I got him on another Senko, covered with coffee. I took coffee grounds and put in a zip-lock bag and put some soft plastics in it. Its not as good as impregnated soft plastics, but its the next best thing. 

Here is a pic of the Smallie that I got this morning. I guess it went about 3-3.5lb or so.


----------



## pbw (Oct 14, 2007)

Nice catch. I had a bummer day didn't get a bite.


----------



## whj812 (Oct 14, 2007)

I didnt for a few hours then I got that smallie. Then another drought, changed up a bit. I found some different type structure a long sloping rocky point, and got a spot and a largemouth off of it.

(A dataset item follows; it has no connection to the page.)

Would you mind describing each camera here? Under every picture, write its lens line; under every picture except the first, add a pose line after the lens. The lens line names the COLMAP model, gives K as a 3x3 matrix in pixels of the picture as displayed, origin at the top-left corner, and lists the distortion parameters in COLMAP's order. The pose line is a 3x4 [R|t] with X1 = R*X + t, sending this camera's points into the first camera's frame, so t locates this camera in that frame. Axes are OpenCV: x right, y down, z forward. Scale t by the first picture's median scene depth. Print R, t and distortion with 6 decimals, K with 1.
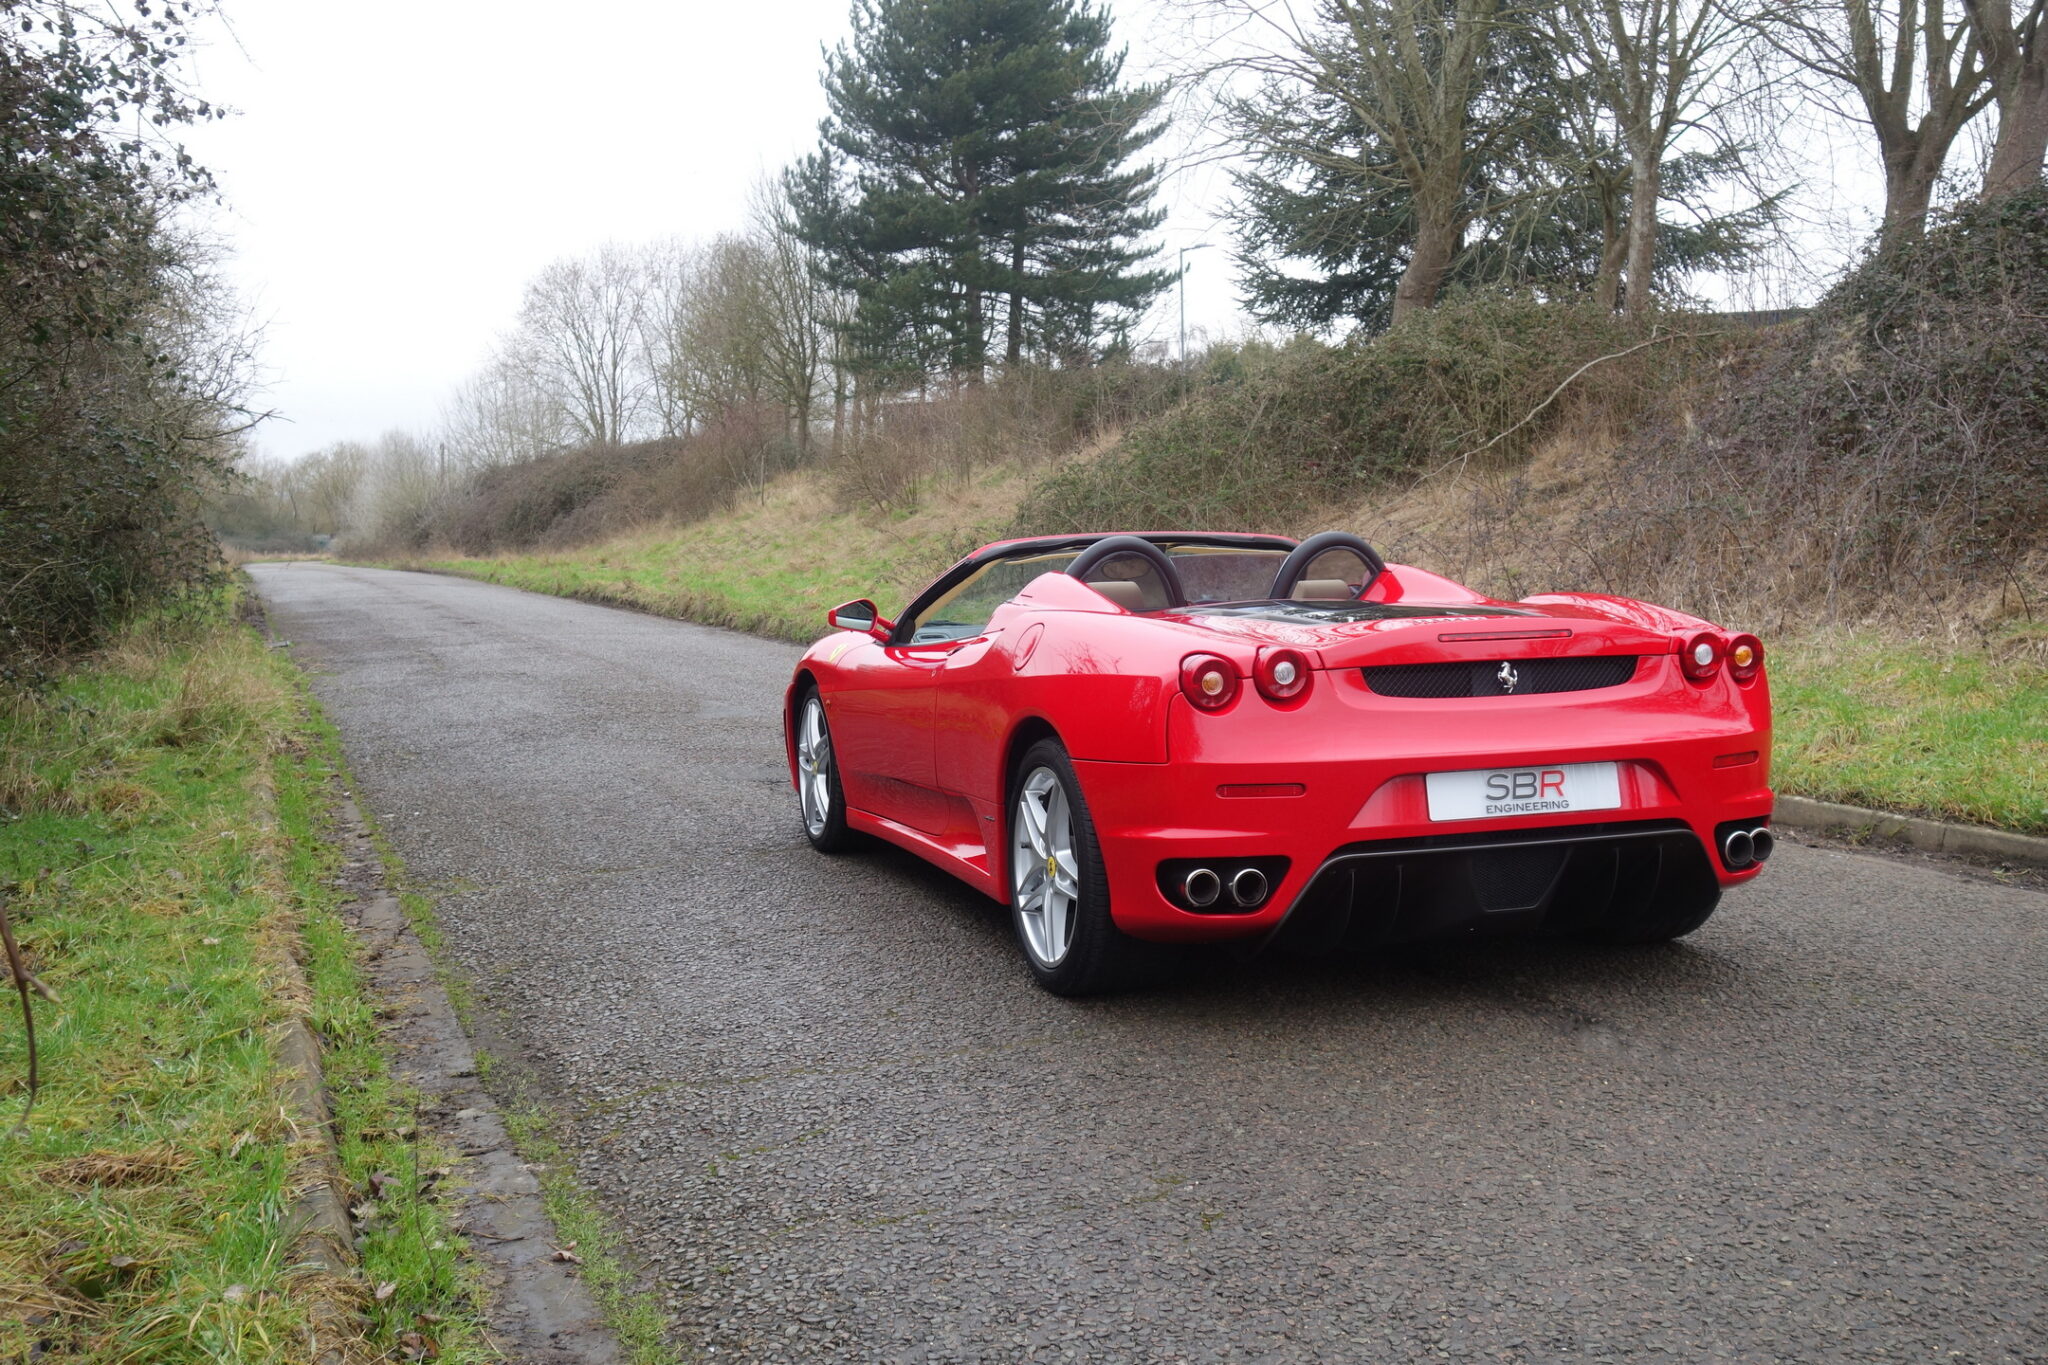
lens RADIAL K [[2177.1, 0, 1019.3], [0, 2177.1, 659.2], [0, 0, 1]] dist [0.024425, 0.000000]
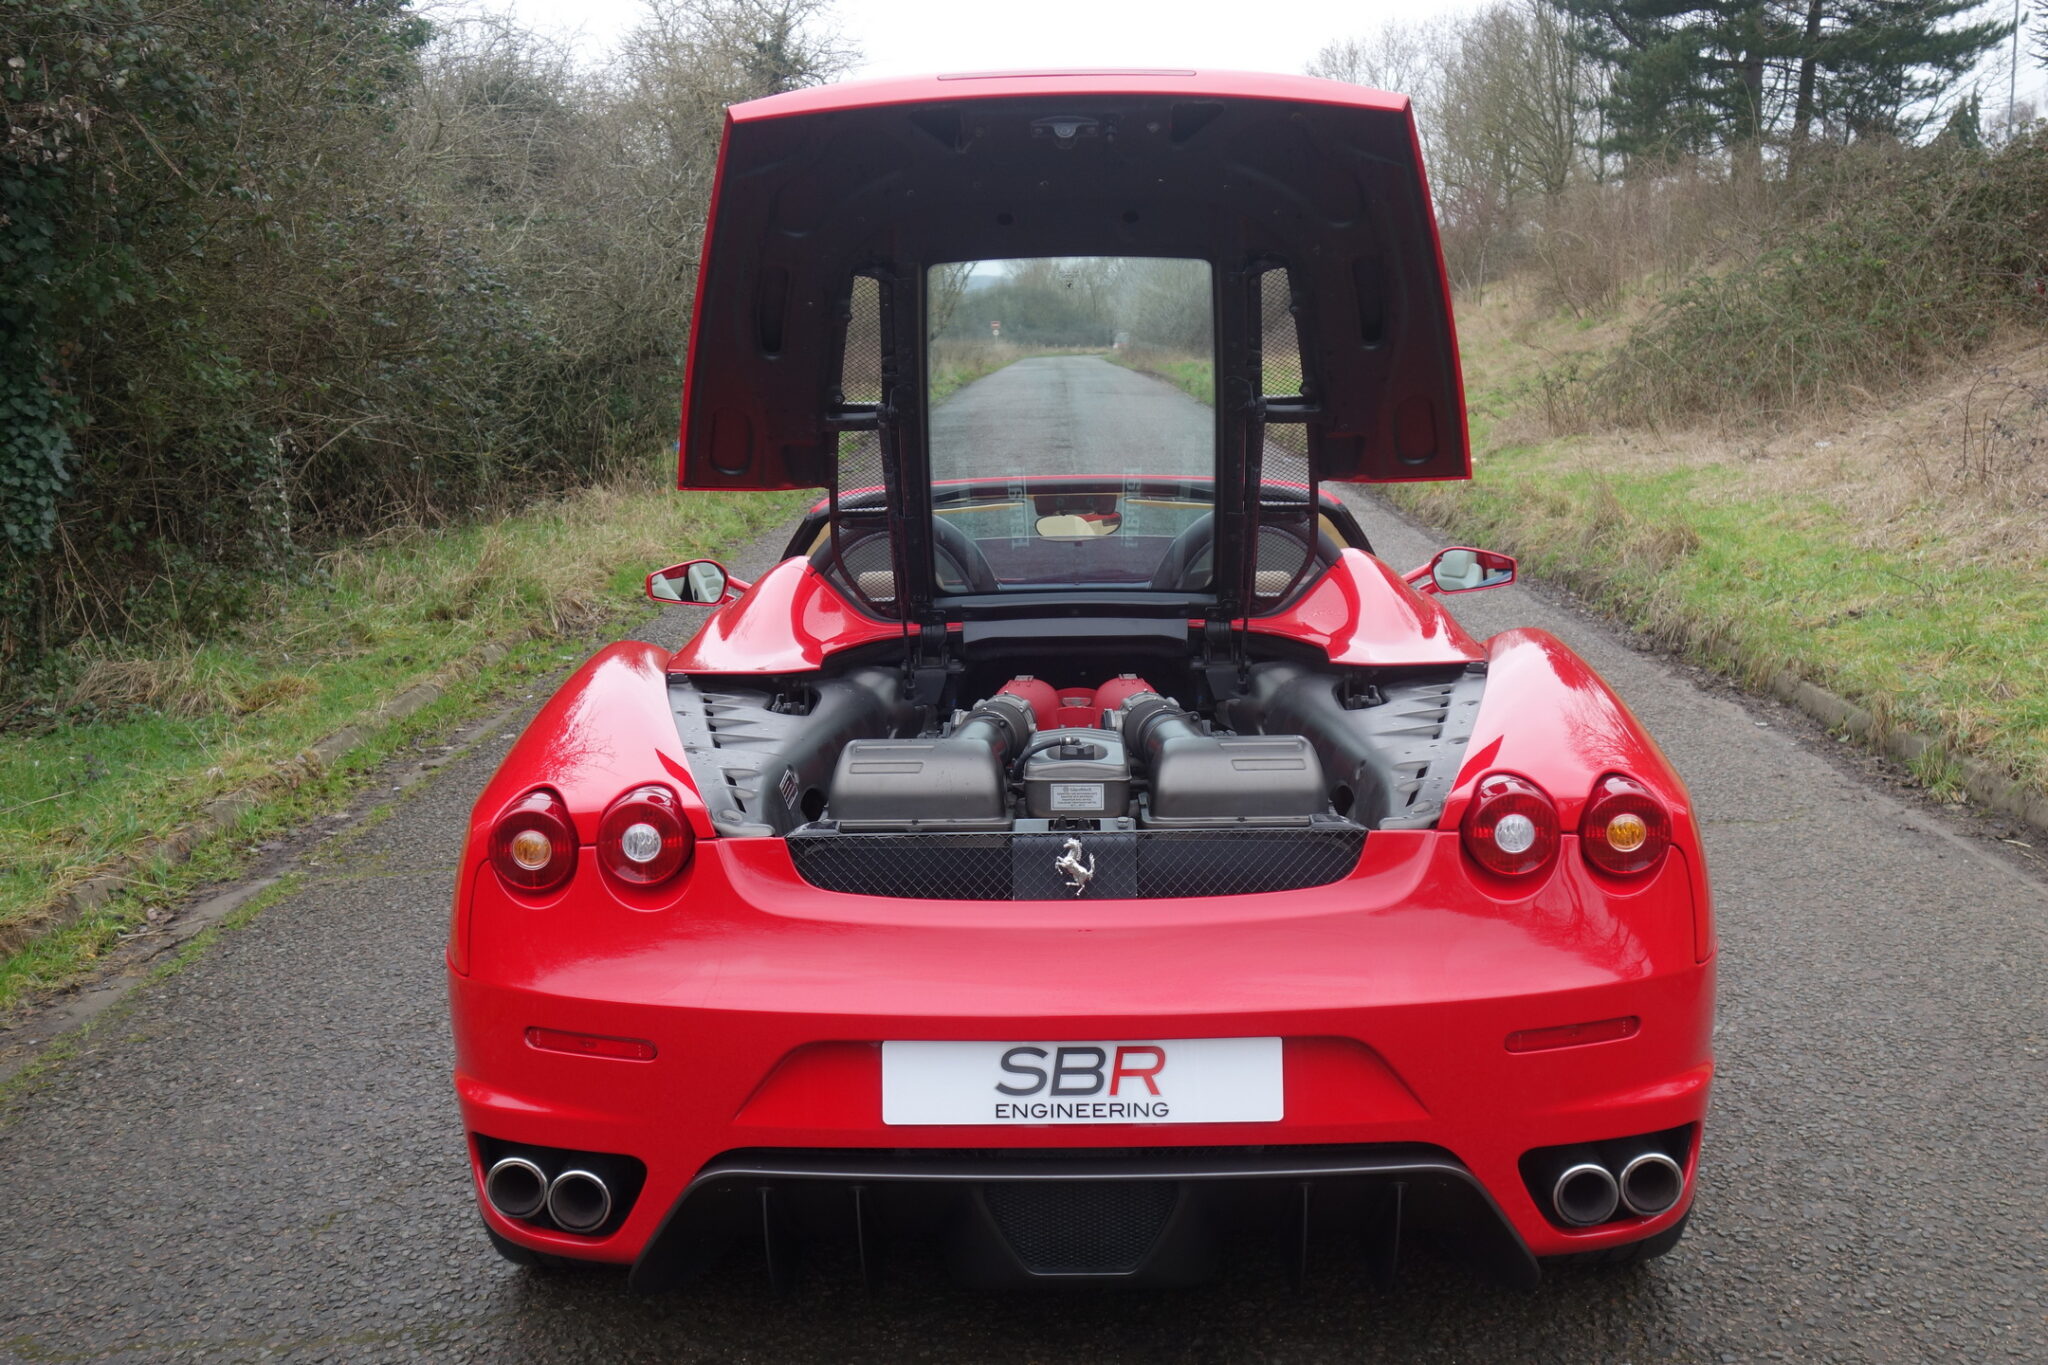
lens RADIAL K [[2177.1, 0, 1022.3], [0, 2177.1, 689.6], [0, 0, 1]] dist [0.024425, 0.000000]
pose [[0.932629, 0.062154, -0.355443, 0.052640], [-0.022747, 0.993221, 0.113993, -0.012759], [0.360119, -0.098227, 0.927721, 0.064767]]
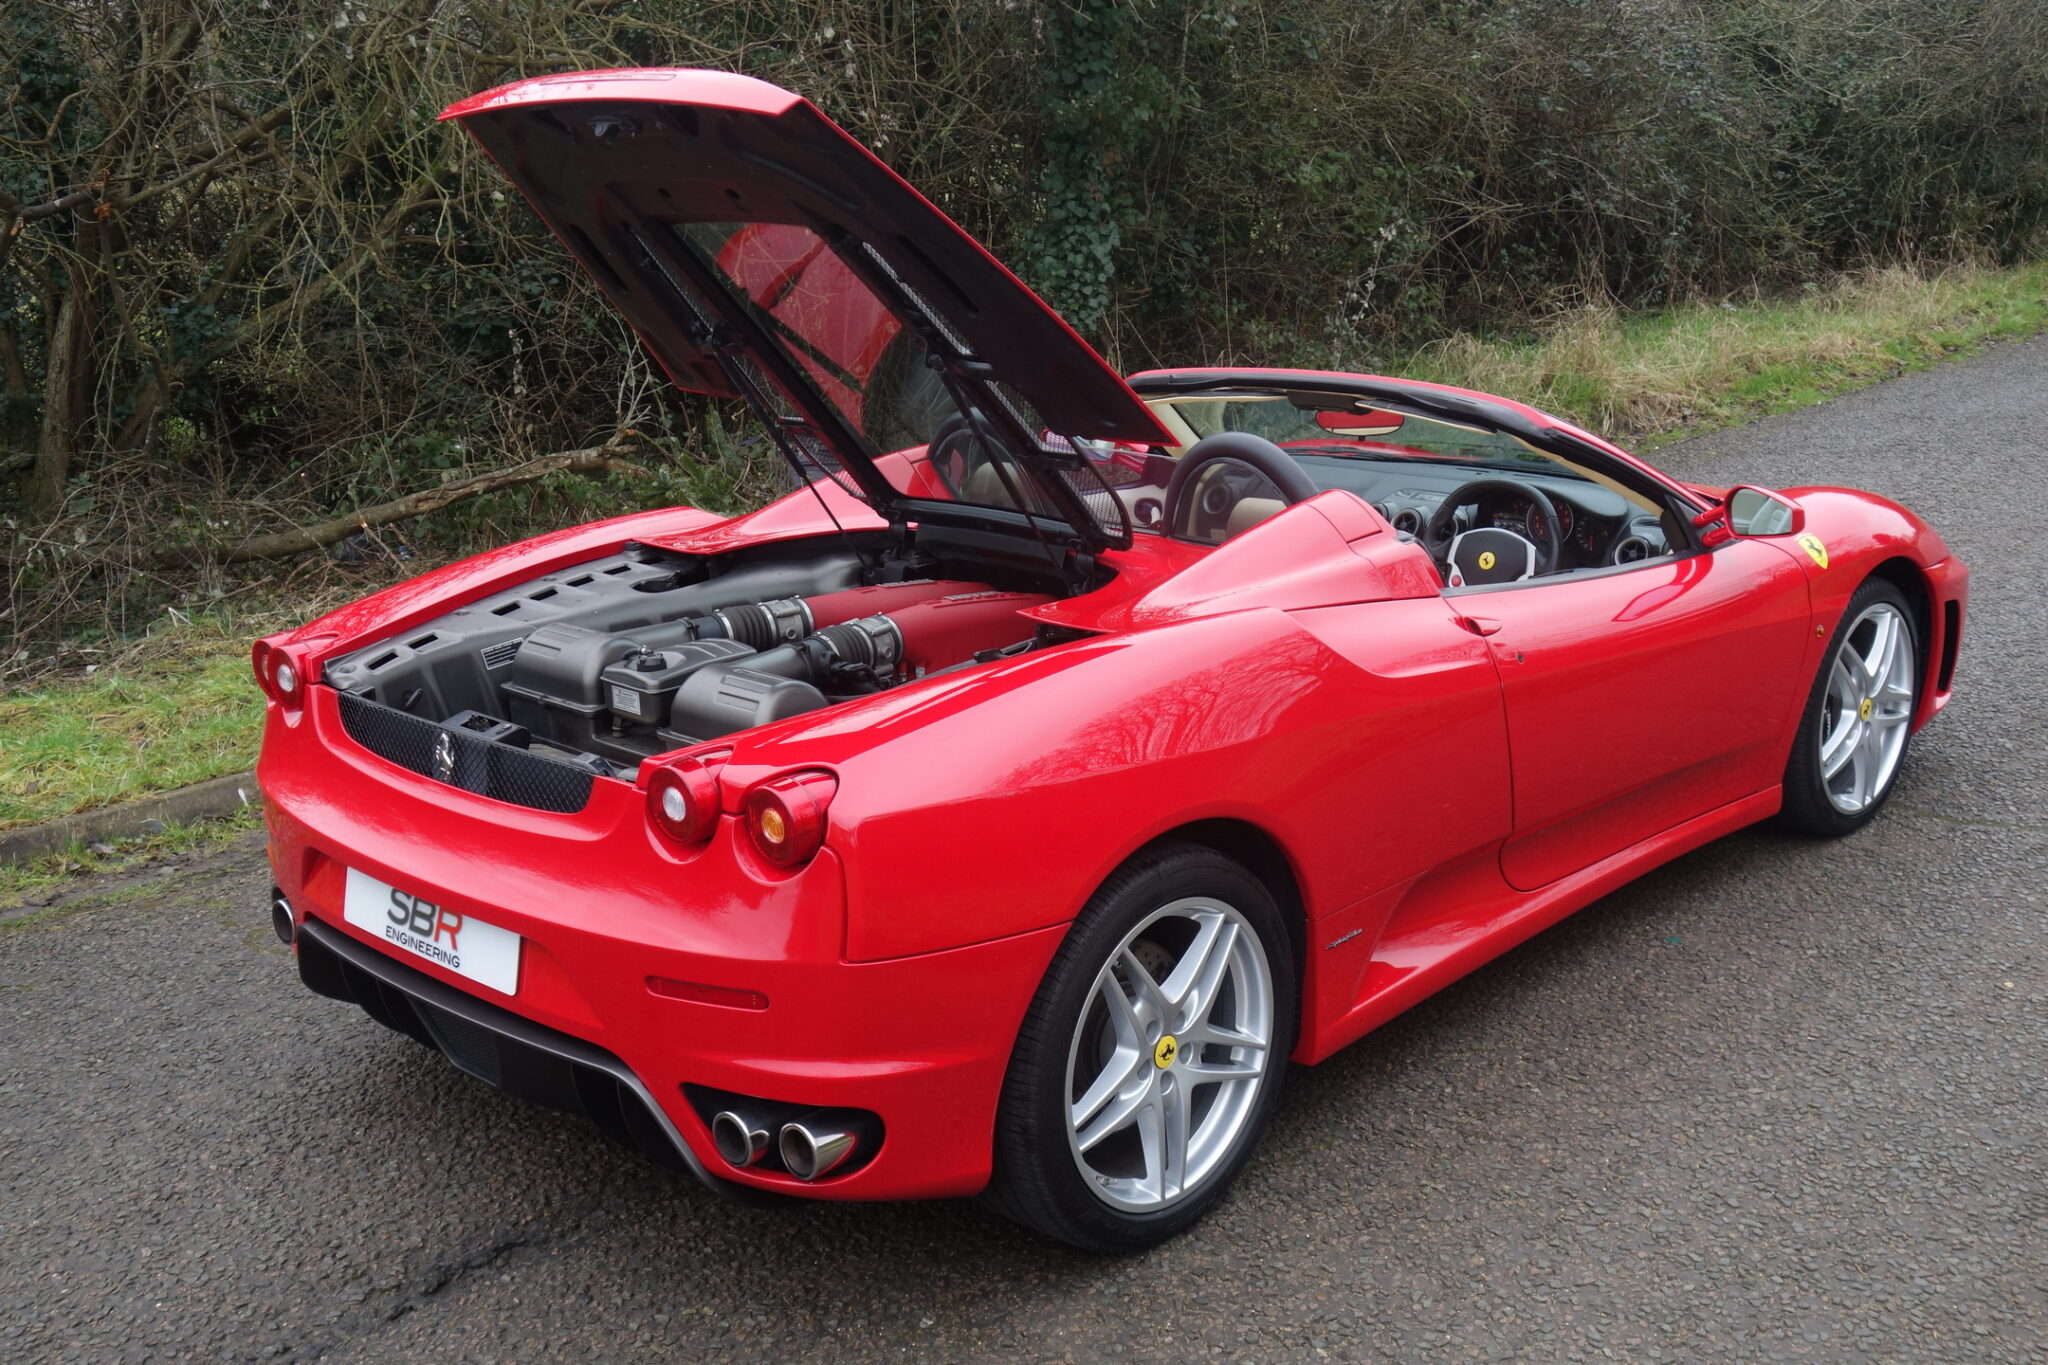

Other than that, i had no other bites.


----------



## Captain Ahab (Oct 15, 2007)

Nice Smallie - I like the coffee idea. I have been adding a little coffee to my worms as i pour them and it seems to work really well. They smell good!~

Also, when you fish early in te morning the bass need a little coffee to wake up


----------



## whj812 (Oct 15, 2007)

I first read about it here, I think from you. Then last month in Bassmaster I saw where a company was making Coffee lures.

I wanted a way to get the smell on my baits that I already have. So me and my fishing buddy, came up with the coffee grounds soaking idea. Seems to work pretty good. Even after fishing for 30-45 min with the same lure the coffee smell is still potent.


----------



## Jim (Oct 15, 2007)

Nice fish! good job on the coffee stuff.


Esquired...That picture is funny LOL!


----------



## Captain Ahab (Oct 15, 2007)

That is a self portrait before I have my second cup of coffee!


----------



## SMDave (Oct 15, 2007)

Wow! I have yet to catch a smallie over 2 lbs. Good catching! I also read that coffee grind article, I will have to see how it works.


----------



## mr.fish (Oct 15, 2007)

Smallies fight 10 to 1 over largemouth. 

Nice smallie.


----------



## Waterwings (Oct 15, 2007)

Nice catch! I may have to try that coffee ground idea


----------



## BensalemAngler (Oct 16, 2007)

Also what works is copeahagen snuff. I do not do it all the time b/c I want it all for myself, but the snuff works, not long cut or anything else mainly the snuff.


----------